Mientras observaba con cariño la hermosa bolsa de flechas que había sacado de un cajón, recordó cuando se sentaba sobre las rodillas de su tío y él le contaba historias del pasado. Había tantas cosas inexactas sobre la cultura india... Lo que recordaba con más claridad eran las enseñanzas sobre dar y compartir que su tío le había explicado y que eran inherentes a la cultura de los indios Crow. La riqueza se compartía entre los componentes de cada tribu. El egoísmo resultaba prácticamente desconocido. Nadie pasaba hambre o frío en el pasado. Hasta los enemigos recibían alimento e incluso se les dejaba marchar si prometían no volver a enfrentarse a los Crow. Ningún enemigo era atacado si entraba en un asentamiento desarmado y con intenciones de paz porque se admiraba profundamente el valor.
Valor... Paula derramó el café. Iba a necesitar mucho valor. Recordó el rostro de Ana Alfonso y se echó a temblar. Tenía que recordar que ya no era una adolescente muy pobre. Tenía casi veintiseis años y era rica mucho más que los Alfonso. Debía tener en cuenta que, económica y socialmente, era igual a los Alfonso.
Pensó que resultaba irónico que su gente pareciera obsesionada en creer que el dinero y el poder eran las respuestas que podían hacer soportable la vida. Sin embargo, a su tío jamás le habían importado las posesiones o el dinero. Se había sentido siempre muy satisfecho de trabajar como guardia de seguridad para los Alfonso y había sido uno de los hombres más felices que Paula había conocido jamás.
—Wasicum —murmuró, utilizando una palabra Sioux con la que se denominaba . Literalmente, significaba «No te puedes librar de ellos” Lanzó una carcajada. Parecía ser completamente cierto. La palabra con la que los Crow denominaban  era mahistda, que literalmente significaba «ojos amarillos». Nadie sabía por qué. Tal vez al primer blanco que vieron tenía problemas de hígado. Ellos mismos se llamaban Absaroka, el pueblo de los pájaros con cola de tenedor. De niña, a Paula le encantaba los enormes cuervos de Montana. Podría ser que a los antepasados de los Crow les hubiera ocurrido lo mismo.
Se terminó el café y se llevó la maleta al dormitorio de invitados. Paula  jamás había dormido allí. Había tenido demasiado miedo de volver a encontrarse con los Alfonso como para regresar a Billings.

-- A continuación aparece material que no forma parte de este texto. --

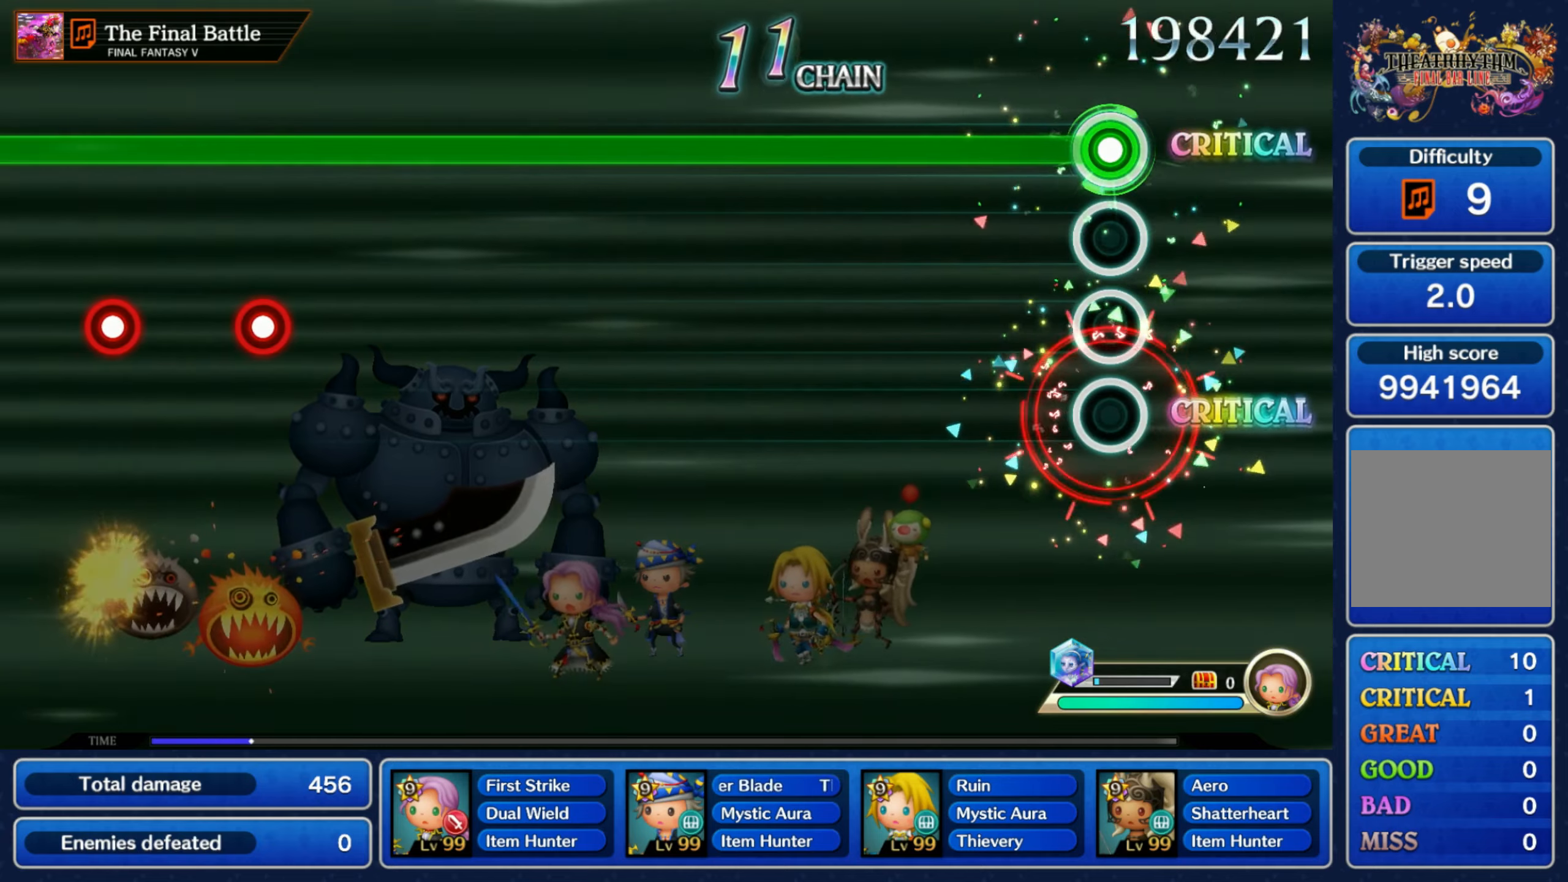
{"buttons": ["L1"], "left_stick": "center", "right_stick": "center", "events": []}
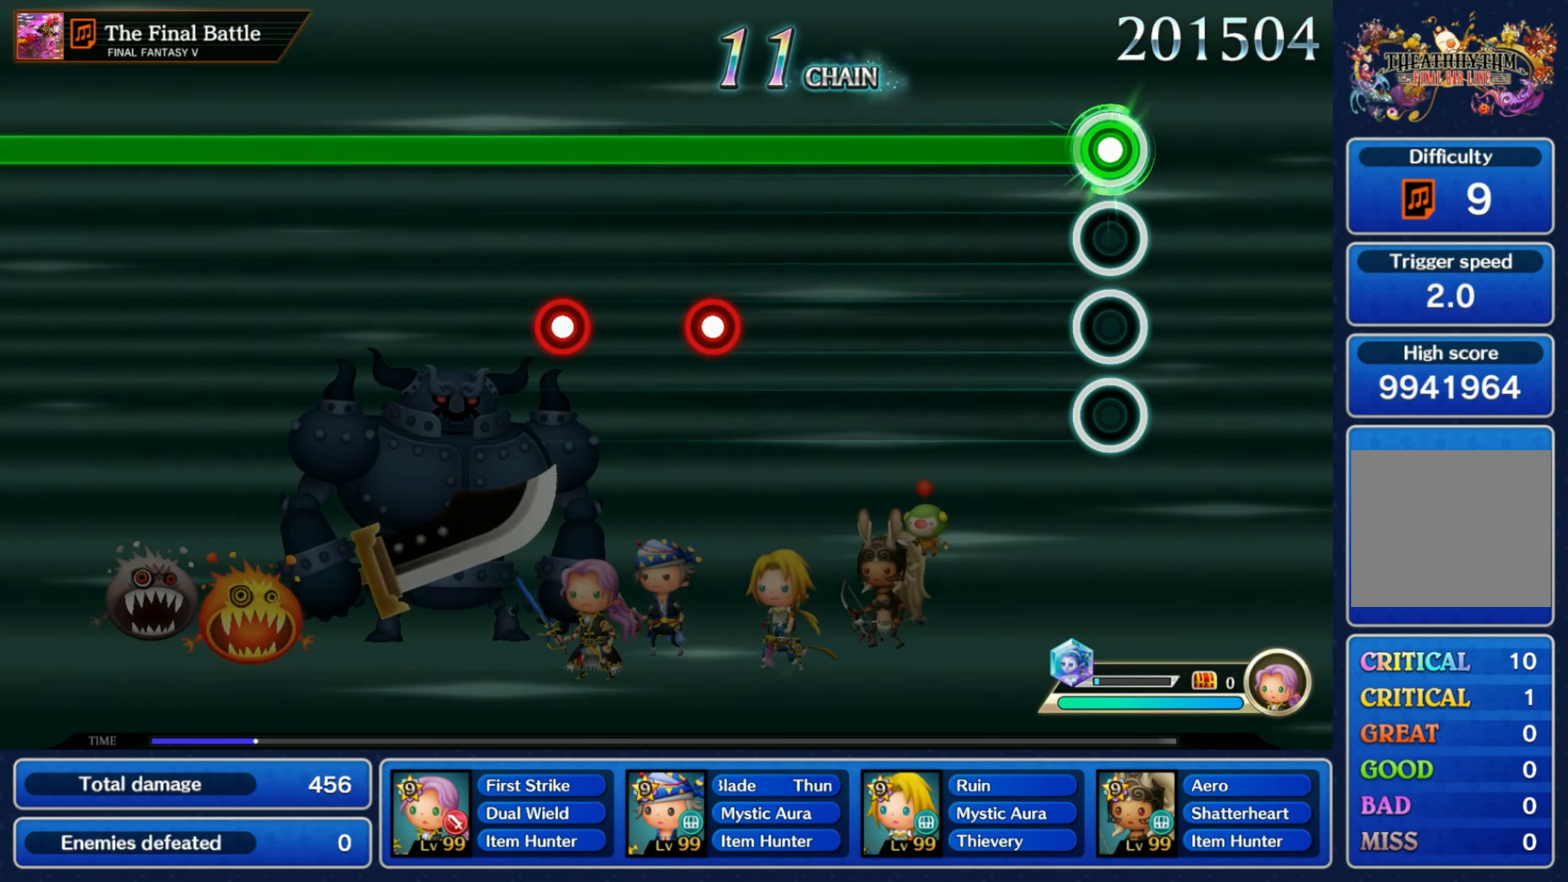
{"buttons": ["L1", "R1"], "left_stick": "center", "right_stick": "center", "events": [[466, "R1", "down"]]}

Cuando colocó todas sus cosas, Paula salió de la casa y tomó el autobús para ir a una pequeña tienda de ultramarinos que había a poca distancia de allí y adquirir algunas viandas. Hacía años que no había hecho algo tan ordinario. En su casa tenía doncellas y un ama de llaves que se ocupaban de ese tipo de cosas. Sabía cocinar, pero no practicaba muy a menudo. Sonrió al recordar que la tía Gladys solía regañarla por su falta de habilidades domésticas.
Decidió regresar andando. Al pasar por el enorme parque de Billings, suspiró por su belleza. En verano allí se celebraban conciertos y cenas al aire libre. Siempre había algo programado. Billings era una ciudad bastante grande, que se extendía entre los Rimrocks y el río Yellowstone. Al oeste, estaban las montañas Rocosas, al sureste, el Big Horn y las montañas Pryor. A Paula le gustaban mucho los campos que rodeaban la ciudad, adoraba la ausencia de hormigón y acero. Las distancias resultaban aterradoras para los del este, pero ciento cincuenta kilómetros no eran nada para un habitante de Montana.